● **WORK TO COMPLETE**
Exactly as written, output the lines below starting from the first and ending with the line that contains "pinky tip: (271, 386)"; omit pictures.
● ● ● ● ● ● ●
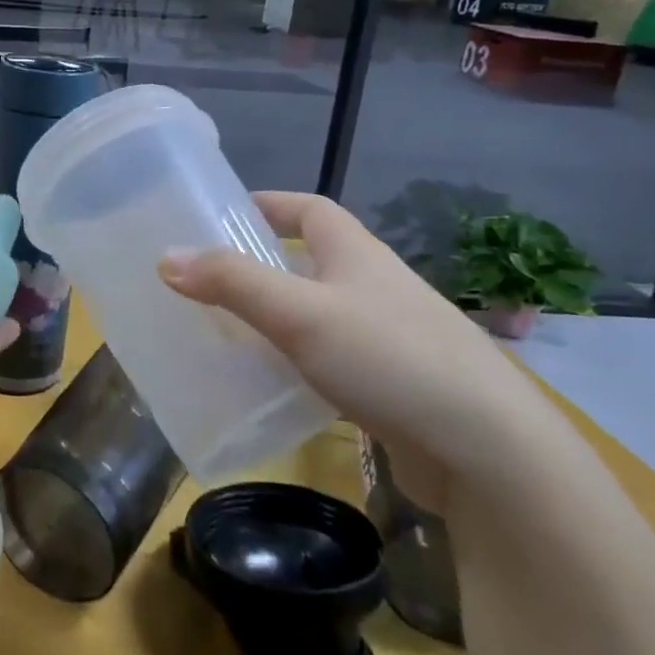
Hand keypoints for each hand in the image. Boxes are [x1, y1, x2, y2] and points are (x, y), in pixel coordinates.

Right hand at [158, 192, 562, 512]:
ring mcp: (388, 337)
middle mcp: (374, 286)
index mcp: (356, 253)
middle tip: (208, 282)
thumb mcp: (300, 313)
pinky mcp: (393, 385)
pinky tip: (271, 386)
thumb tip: (166, 257)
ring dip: (276, 317)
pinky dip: (297, 362)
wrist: (488, 451)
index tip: (222, 215)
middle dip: (261, 265)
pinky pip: (330, 359)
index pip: (309, 208)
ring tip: (225, 333)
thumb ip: (232, 283)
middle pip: (310, 261)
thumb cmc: (390, 358)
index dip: (268, 203)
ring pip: (318, 314)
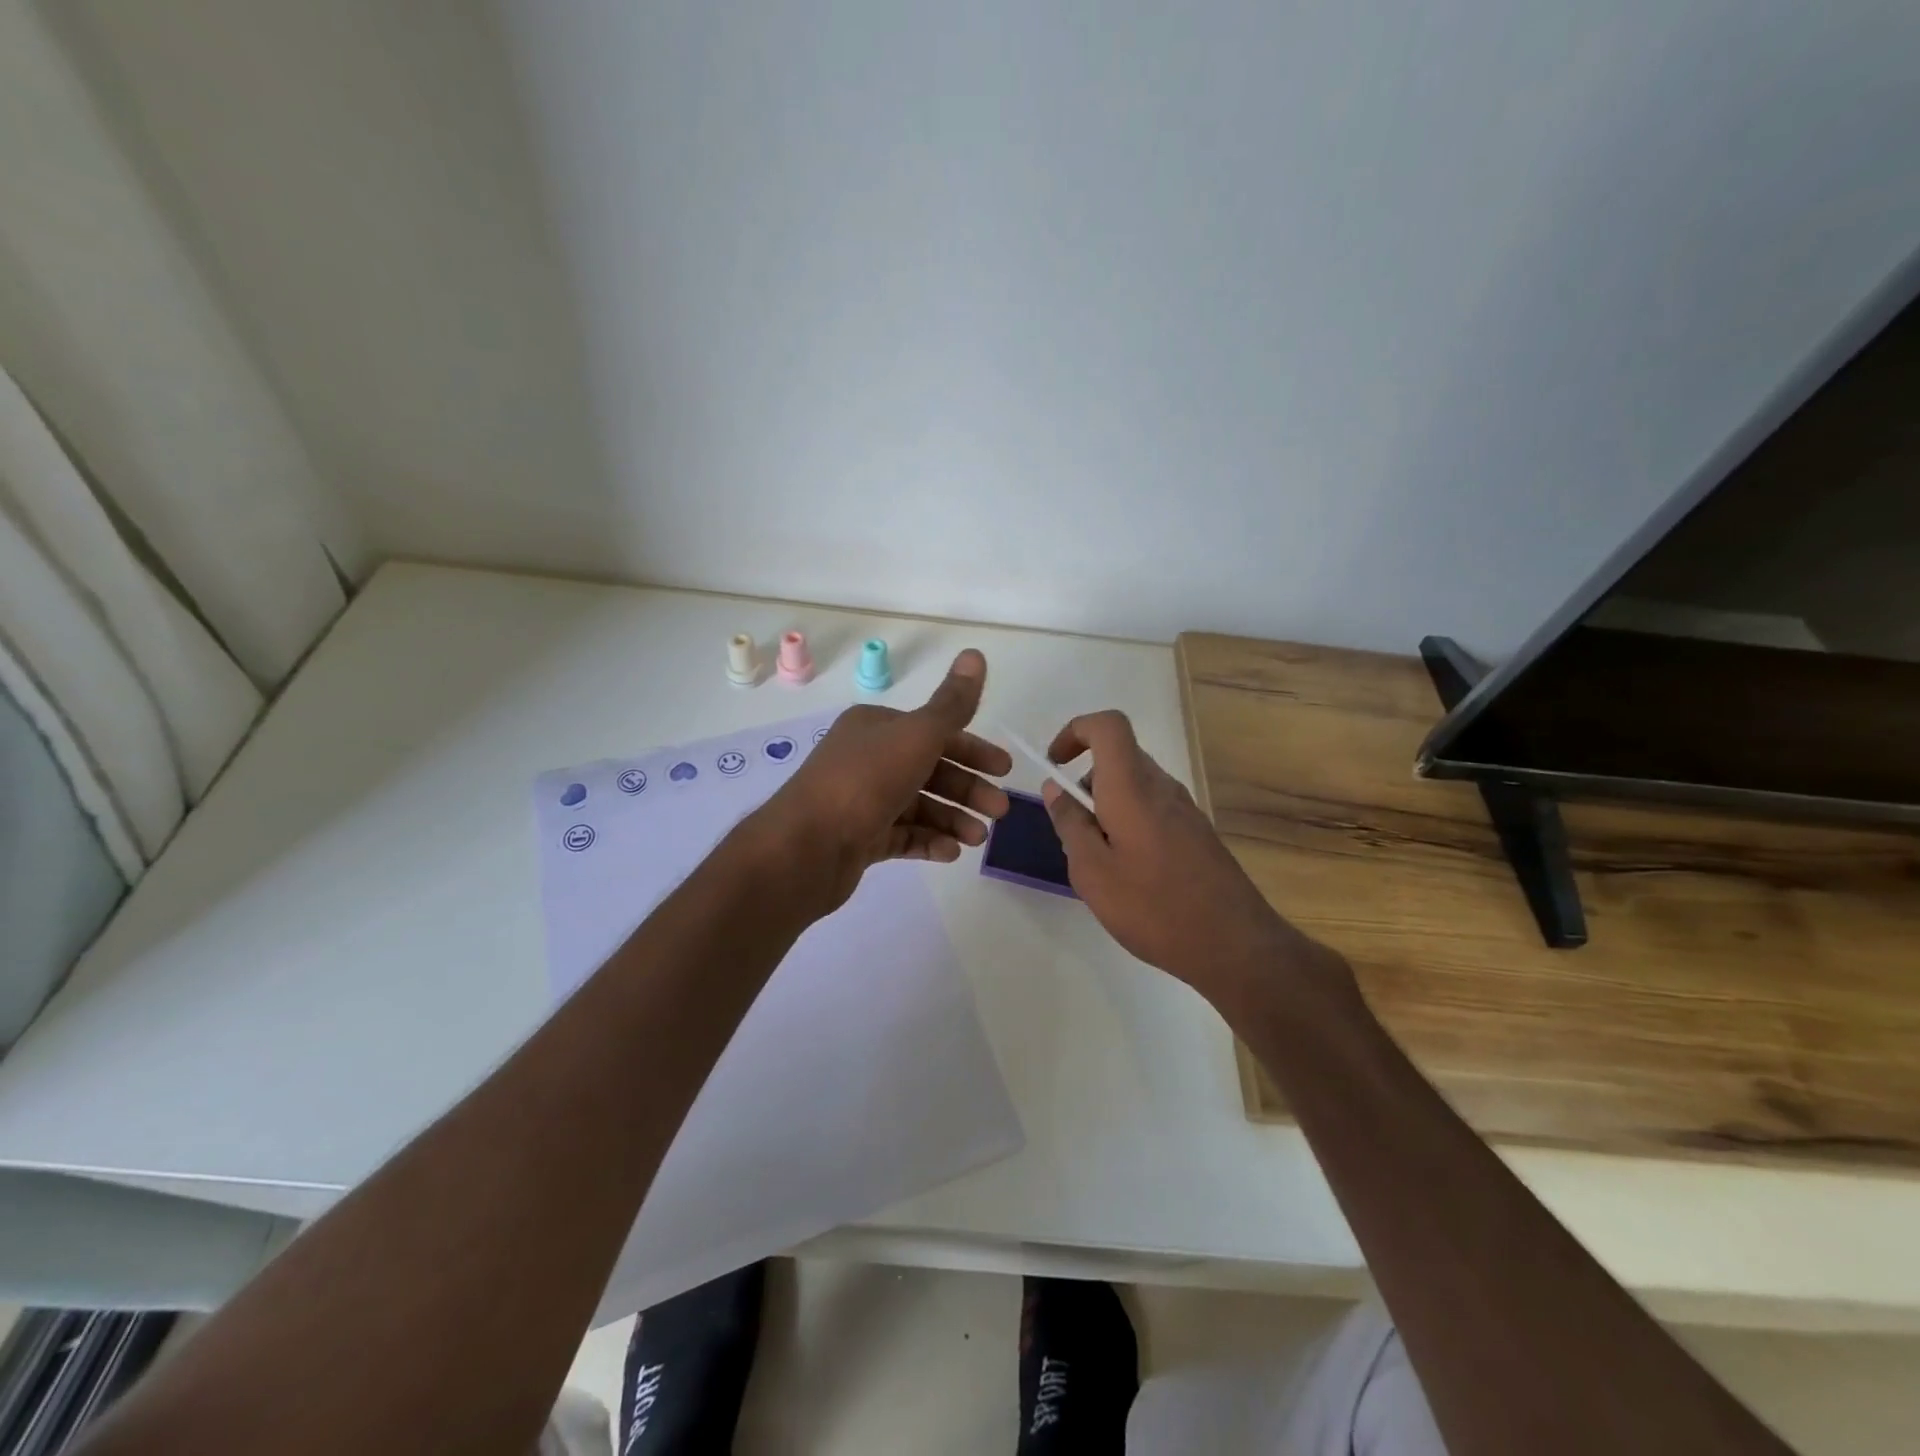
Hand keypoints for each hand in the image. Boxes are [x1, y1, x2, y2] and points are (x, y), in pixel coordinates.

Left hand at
● ● ● ● ● ● ●
● **OUTPUT FOR THIS TASK**
Hand keypoints for each hand in the image. Boxes are [x1, y1, x2, y2] and points are (x, y), in pixel coordinates.

Right hand at [158, 192, 562, 512]:
ring mcp: (388, 337)
middle mcp: (374, 286)
index mcp: (356, 253)
middle tip: (208, 282)
thumb mcp: (300, 313)
pinky mcp: (393, 385)
pinky tip: (271, 386)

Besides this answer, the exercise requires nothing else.